INFORMATION SHOWN section start

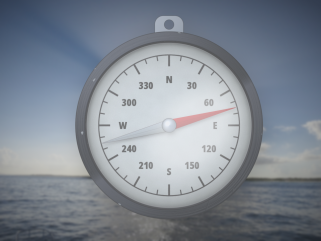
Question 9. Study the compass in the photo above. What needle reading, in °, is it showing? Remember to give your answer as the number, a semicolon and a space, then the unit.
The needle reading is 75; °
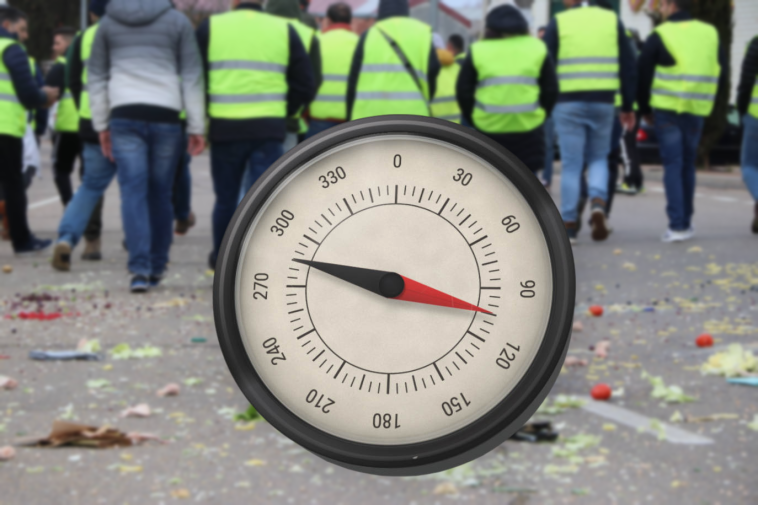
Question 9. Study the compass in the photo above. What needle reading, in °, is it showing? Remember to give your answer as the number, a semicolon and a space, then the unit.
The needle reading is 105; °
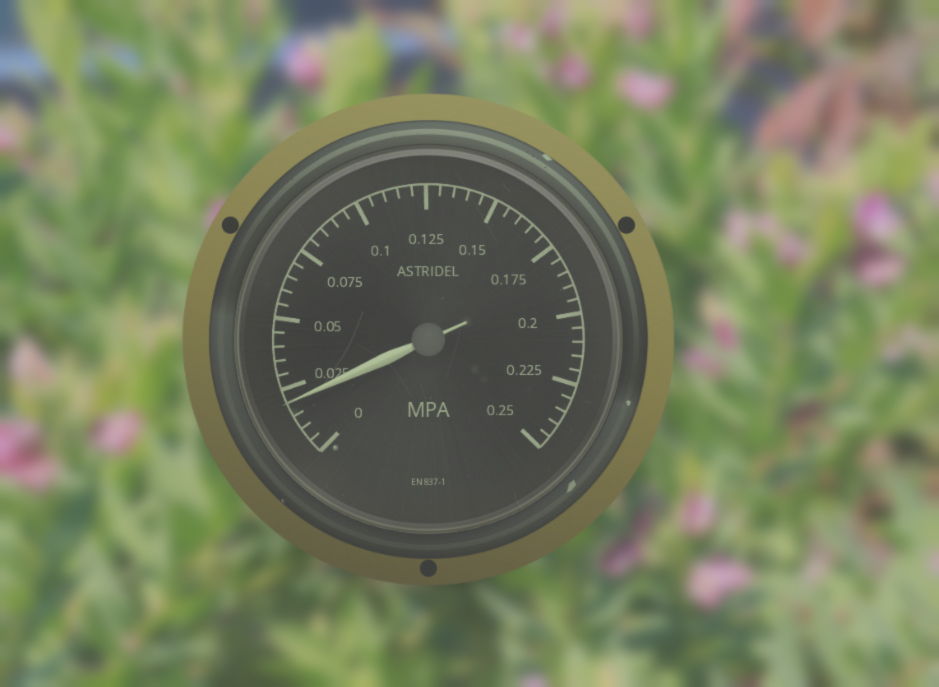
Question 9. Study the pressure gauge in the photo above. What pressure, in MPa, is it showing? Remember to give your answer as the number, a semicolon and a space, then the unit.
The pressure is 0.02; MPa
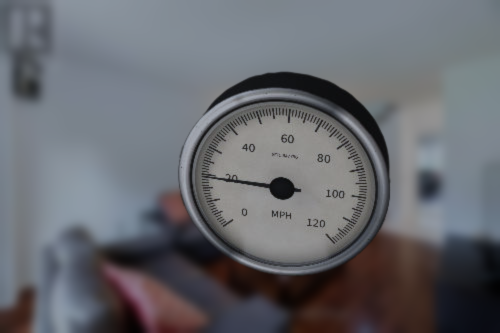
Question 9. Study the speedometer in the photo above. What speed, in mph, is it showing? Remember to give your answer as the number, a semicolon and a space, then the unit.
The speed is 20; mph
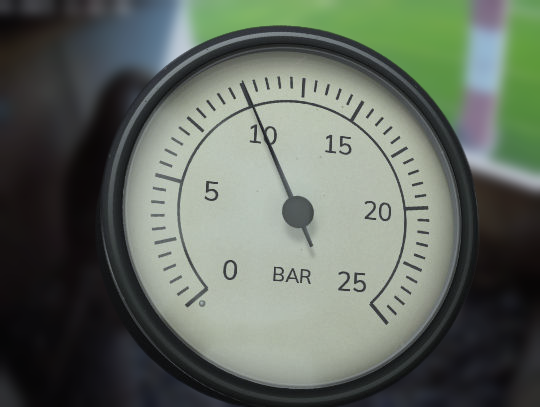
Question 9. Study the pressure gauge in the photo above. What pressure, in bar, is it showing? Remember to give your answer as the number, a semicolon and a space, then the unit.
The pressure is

INFORMATION SHOWN section end

Edit the data from the line with "Question 9. Study the speedometer" up to and including the line with "The speed is 20; mph" by swapping "Study" for "Examine" and keeping everything else the same. Return only those lines.

RESPONSE BELOW:
Question 9. Examine the speedometer in the photo above. What speed, in mph, is it showing? Remember to give your answer as the number, a semicolon and a space, then the unit.
The speed is 20; mph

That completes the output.